O presidente Donald Trump decidiu que votações fora de seu país que envolvam a extrema direita são também eleições de seu interesse. Nesta semana, a Casa Branca decidiu despachar o vice-presidente JD Vance para a Hungria, numa operação para tentar salvar o líder ultraconservador e considerado como um modelo para Bolsonaro, Javier Milei, José Antonio Kast e tantos outros.
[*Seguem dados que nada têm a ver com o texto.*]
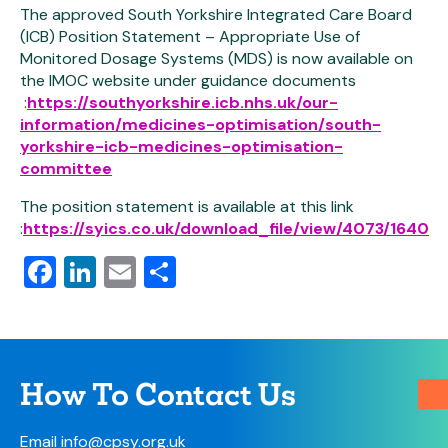
The approved South Yorkshire Integrated Care Board
(ICB) Position Statement – Appropriate Use of
Monitored Dosage Systems (MDS) is now available on
the IMOC website under guidance documents
:
https://southyorkshire.icb.nhs.uk/our-
information/medicines-optimisation/south-
yorkshire-icb-medicines-optimisation-
committee
The position statement is available at this link
:
https://syics.co.uk/download_file/view/4073/1640
Facebook
LinkedIn
Email
Share
How To Contact Us
Email
info@cpsy.org.uk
Orbán, no poder há 16 anos, vive uma encruzilhada. Pela primeira vez, as pesquisas de opinião mostram que ele pode perder a eleição que ocorre no dia 12 de abril.
A visita de Vance, que começa na terça-feira, incluirá encontros com Orbán e um discurso público, justamente na reta final de uma acirrada campanha eleitoral. A cidade será praticamente fechada, inclusive uma ala do aeroporto.
Não é a primeira vez que Trump decide se fazer presente numa eleição. O secretário do Tesouro, Scott Bessent, agiu para apoiar o presidente Javier Milei antes das eleições de meio de mandato, inclusive com um cheque de US$ 20 bilhões. No Japão, a eleição também revelou um ação direta dos EUA.
Honduras, Polônia, Romênia e vários outros países sentiram o que representa ter seu processo eleitoral no foco de Washington nos últimos meses.
Mas, no caso da Hungria, o que está em jogo é o futuro de um dos principais aliados do movimento MAGA em toda a Europa.
A relação entre a Casa Branca e Orbán, porém, foi marcada por desencontros. Em novembro, tentando repetir o cheque recebido por Milei, o húngaro foi até Washington para ser recebido por Trump. O húngaro chegou a anunciar a aprovação de um pacote financeiro, negado dias depois pela Casa Branca.
Mesmo assim, Budapeste modificou sua narrativa para explicar que, de fato, o pacote estava “disponível” caso o país precisasse.
O mal-estar foi superado com uma viagem de Marco Rubio, secretário de Estado norte-americano, para a Hungria em fevereiro.
A ação não se limita às visitas oficiais. Apesar de todos os institutos de sondagem darem a vitória ao opositor de Orbán, aliados de Trump divulgaram há poucas semanas um resultado diferente. A McLaughlin & Associates, conhecida como a “pesquisa de opinião preferida de Trump”, publicou um levantamento dizendo que Orbán vencerá a eleição com seis pontos de vantagem.
Peter Magyar, o opositor, vem usando a ingerência dos EUA na eleição para alertar sobre o preço que Trump poderá cobrar pelo apoio, insinuando acordos militares não divulgados e sugerindo que Washington pode buscar concessões em troca de seu apoio. “Tanto a ajuda do Leste quanto a do Oeste têm um preço”, disse.